Instructions for the task:
Filter the entries below, keeping only lines with the word "down".

··· Data section

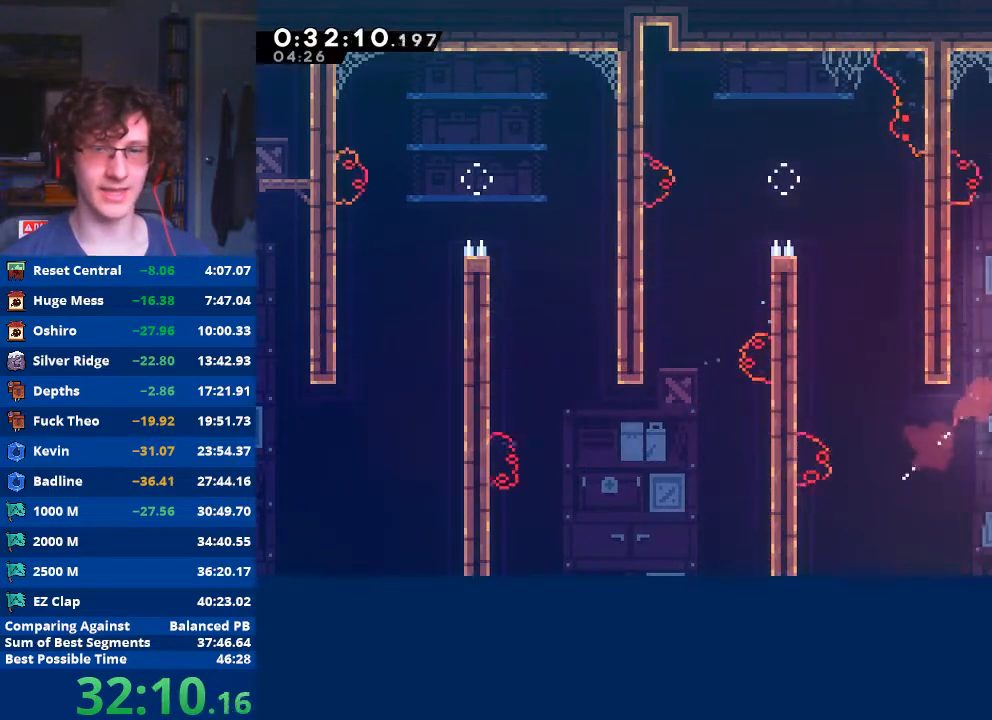
{"buttons": ["X"], "left_stick": "right", "events": [[100, "left_stick", "up"], [133, "X", "down"], [333, "left_stick", "right"]]}
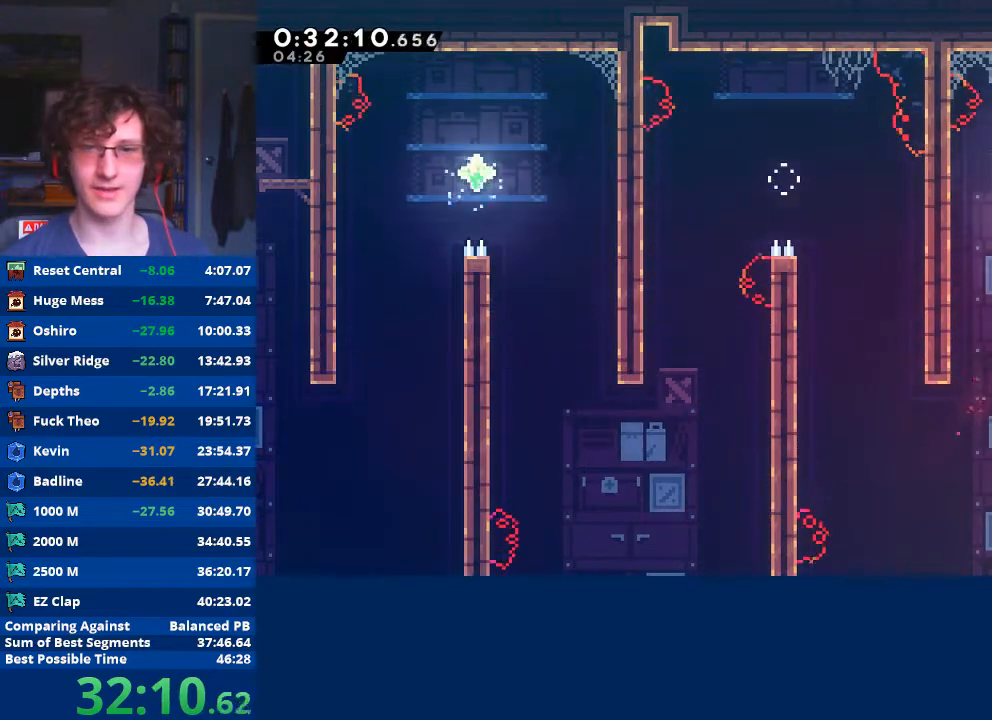
{"buttons": [], "left_stick": "down", "events": [[33, "X", "up"], [133, "R2", "down"], [200, "A", "down"], [333, "A", "up"], [333, "R2", "up"], [333, "left_stick", "center"], [500, "left_stick", "down"]]}
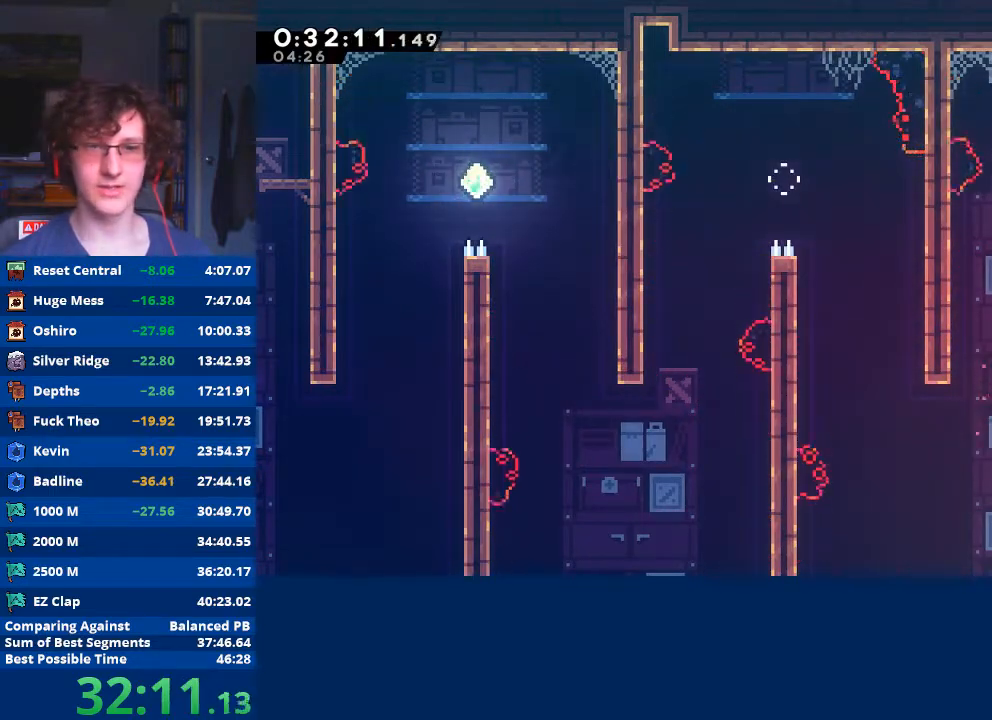
{"buttons": [], "left_stick": "down-right", "events": [[133, "X", "down"], [133, "left_stick", "down-right"], [167, "A", "down"], [233, "X", "up"], [267, "A", "up"]]}
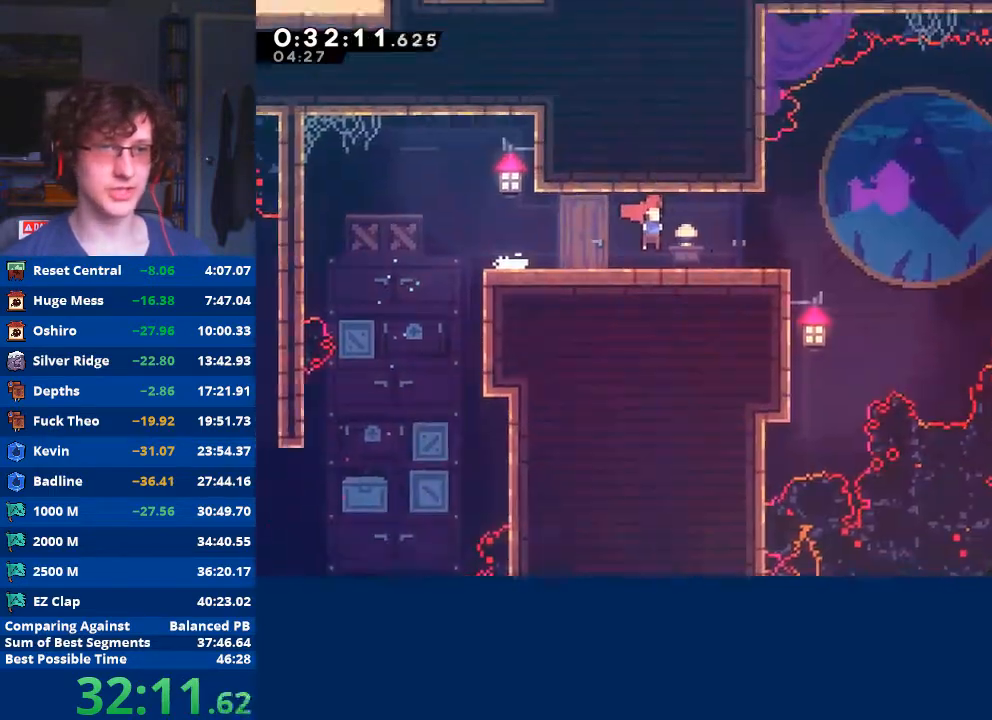
{"buttons": [], "left_stick": "right", "events": [[100, "left_stick", "center"], [200, "left_stick", "right"]]}
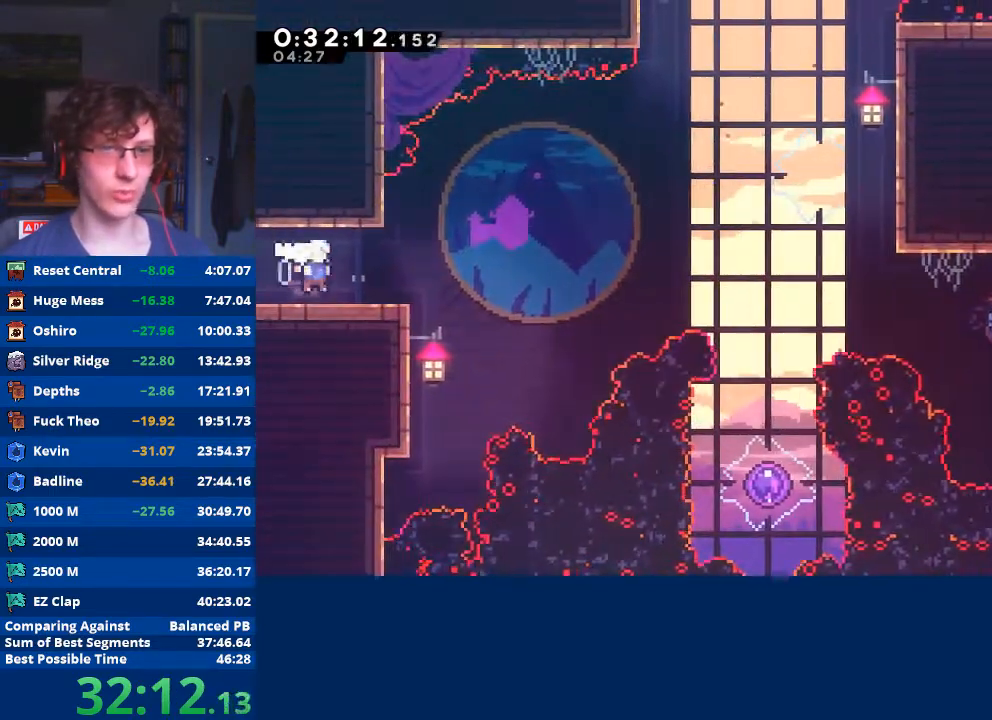
{"buttons": [], "left_stick": "right", "events": [[33, "A", "down"], [333, "A", "up"]]}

······

Result of the exercise:
{"buttons": ["X"], "left_stick": "right", "events": [[100, "left_stick", "up"], [133, "X", "down"], [333, "left_stick", "right"]]}
{"buttons": [], "left_stick": "down", "events": [[33, "X", "up"], [133, "R2", "down"], [200, "A", "down"], [333, "A", "up"], [333, "R2", "up"], [333, "left_stick", "center"], [500, "left_stick", "down"]]}
{"buttons": [], "left_stick": "down-right", "events": [[133, "X", "down"], [133, "left_stick", "down-right"], [167, "A", "down"], [233, "X", "up"], [267, "A", "up"]]}
{"buttons": [], "left_stick": "right", "events": [[33, "A", "down"], [333, "A", "up"]]}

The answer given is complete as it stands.